**Collection entries:**

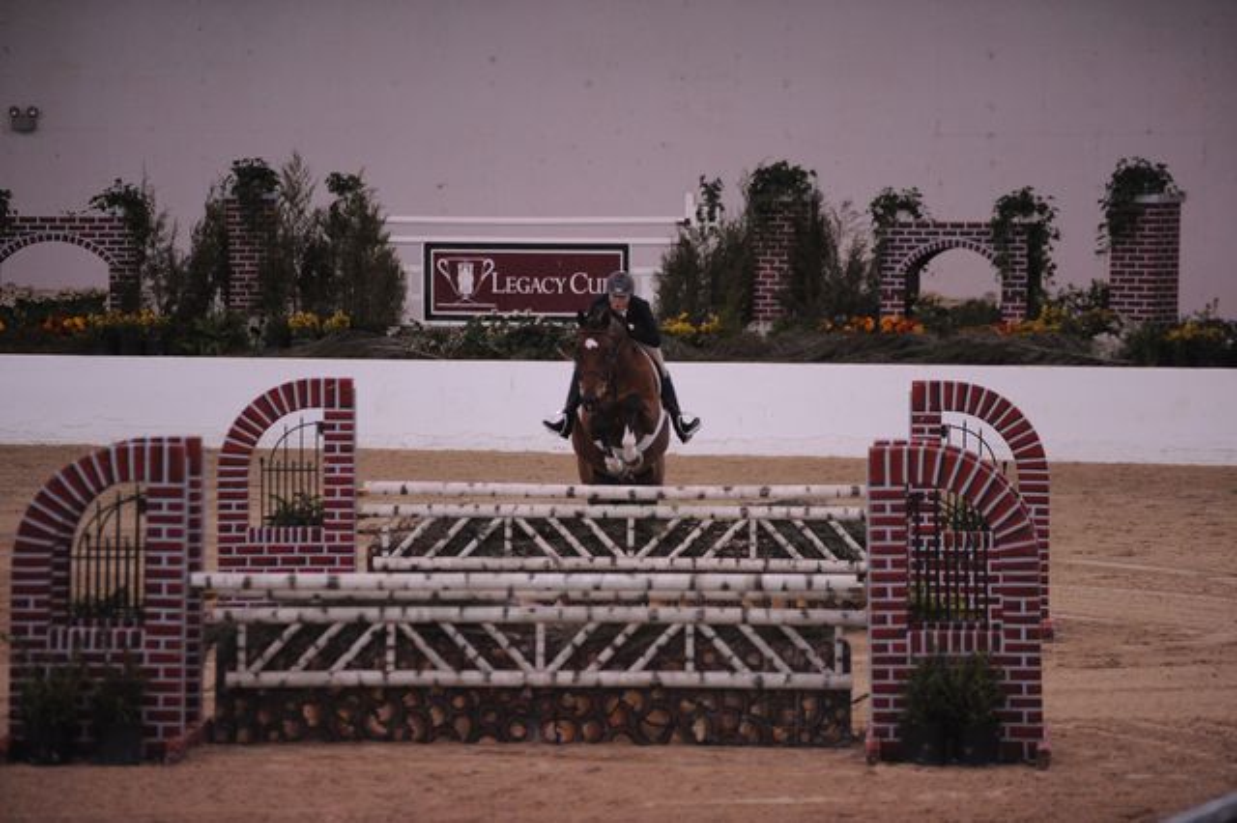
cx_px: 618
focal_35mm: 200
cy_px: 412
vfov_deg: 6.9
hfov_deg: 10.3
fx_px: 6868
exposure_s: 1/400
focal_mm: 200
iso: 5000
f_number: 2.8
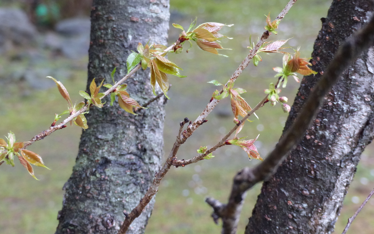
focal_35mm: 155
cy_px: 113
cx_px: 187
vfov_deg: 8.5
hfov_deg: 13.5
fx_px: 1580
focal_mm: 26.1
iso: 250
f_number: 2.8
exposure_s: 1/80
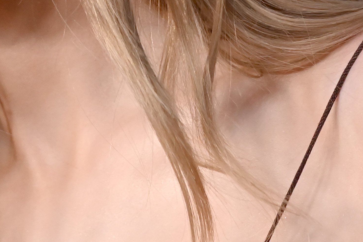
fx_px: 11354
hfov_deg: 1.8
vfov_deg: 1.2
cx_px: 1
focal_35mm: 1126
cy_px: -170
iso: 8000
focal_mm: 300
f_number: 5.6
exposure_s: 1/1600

--

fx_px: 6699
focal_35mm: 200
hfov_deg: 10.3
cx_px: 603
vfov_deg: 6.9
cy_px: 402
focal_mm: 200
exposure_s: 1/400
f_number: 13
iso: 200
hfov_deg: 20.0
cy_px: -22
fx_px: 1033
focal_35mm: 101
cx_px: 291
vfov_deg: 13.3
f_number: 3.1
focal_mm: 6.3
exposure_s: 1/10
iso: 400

**What you have to do:**
In the entries above, find the line with "focal_mm: 26.1" and the line with "exposure_s: 1/1600". Return exactly those lines and all the ones between them, pictures excluded.

**Solution to this task:**
focal_mm: 26.1
iso: 250
f_number: 2.8
exposure_s: 1/80
fx_px: 11354
hfov_deg: 1.8
vfov_deg: 1.2
cx_px: 1
focal_35mm: 1126
cy_px: -170
iso: 8000
focal_mm: 300
f_number: 5.6
exposure_s: 1/1600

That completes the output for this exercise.